■ **What the task asks**:
Produce one exact copy of the records, no pictures.
_ _ _
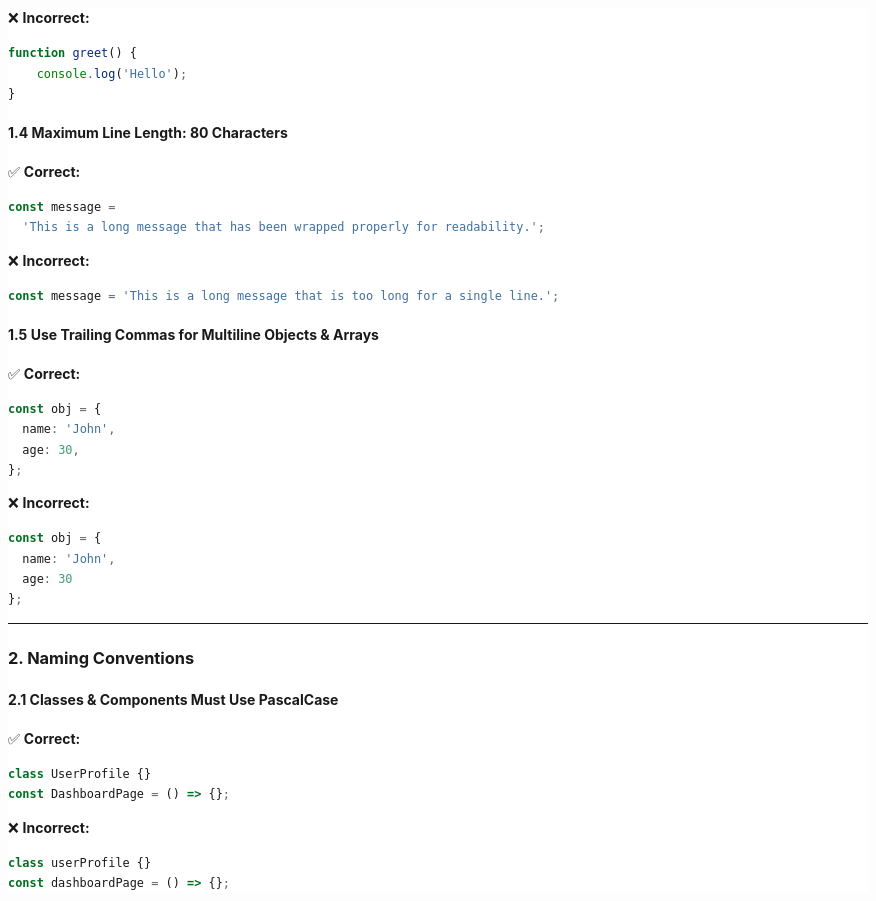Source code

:❌ **Incorrect:**

```ts
function greet() {
    console.log('Hello');
}
```

#### 1.4 Maximum Line Length: 80 Characters

✅ **Correct:**

```ts
const message =
  'This is a long message that has been wrapped properly for readability.';
```

❌ **Incorrect:**

```ts
const message = 'This is a long message that is too long for a single line.';
```

#### 1.5 Use Trailing Commas for Multiline Objects & Arrays

✅ **Correct:**

```ts
const obj = {
  name: 'John',
  age: 30,
};
```

❌ **Incorrect:**

```ts
const obj = {
  name: 'John',
  age: 30
};
```

---

### 2. Naming Conventions

#### 2.1 Classes & Components Must Use PascalCase

✅ **Correct:**

```ts
class UserProfile {}
const DashboardPage = () => {};
```

❌ **Incorrect:**

```ts
class userProfile {}
const dashboardPage = () => {};
```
_ _ _
■ **Reply**:
Source code

:❌ **Incorrect:**

```ts
function greet() {
    console.log('Hello');
}
```

#### 1.4 Maximum Line Length: 80 Characters

✅ **Correct:**

```ts
const message =
  'This is a long message that has been wrapped properly for readability.';
```

❌ **Incorrect:**

```ts
const message = 'This is a long message that is too long for a single line.';
```

#### 1.5 Use Trailing Commas for Multiline Objects & Arrays

✅ **Correct:**

```ts
const obj = {
  name: 'John',
  age: 30,
};
```

❌ **Incorrect:**

```ts
const obj = {
  name: 'John',
  age: 30
};
```

---

### 2. Naming Conventions

#### 2.1 Classes & Components Must Use PascalCase

✅ **Correct:**

```ts
class UserProfile {}
const DashboardPage = () => {};
```

❌ **Incorrect:**

```ts
class userProfile {}
const dashboardPage = () => {};
```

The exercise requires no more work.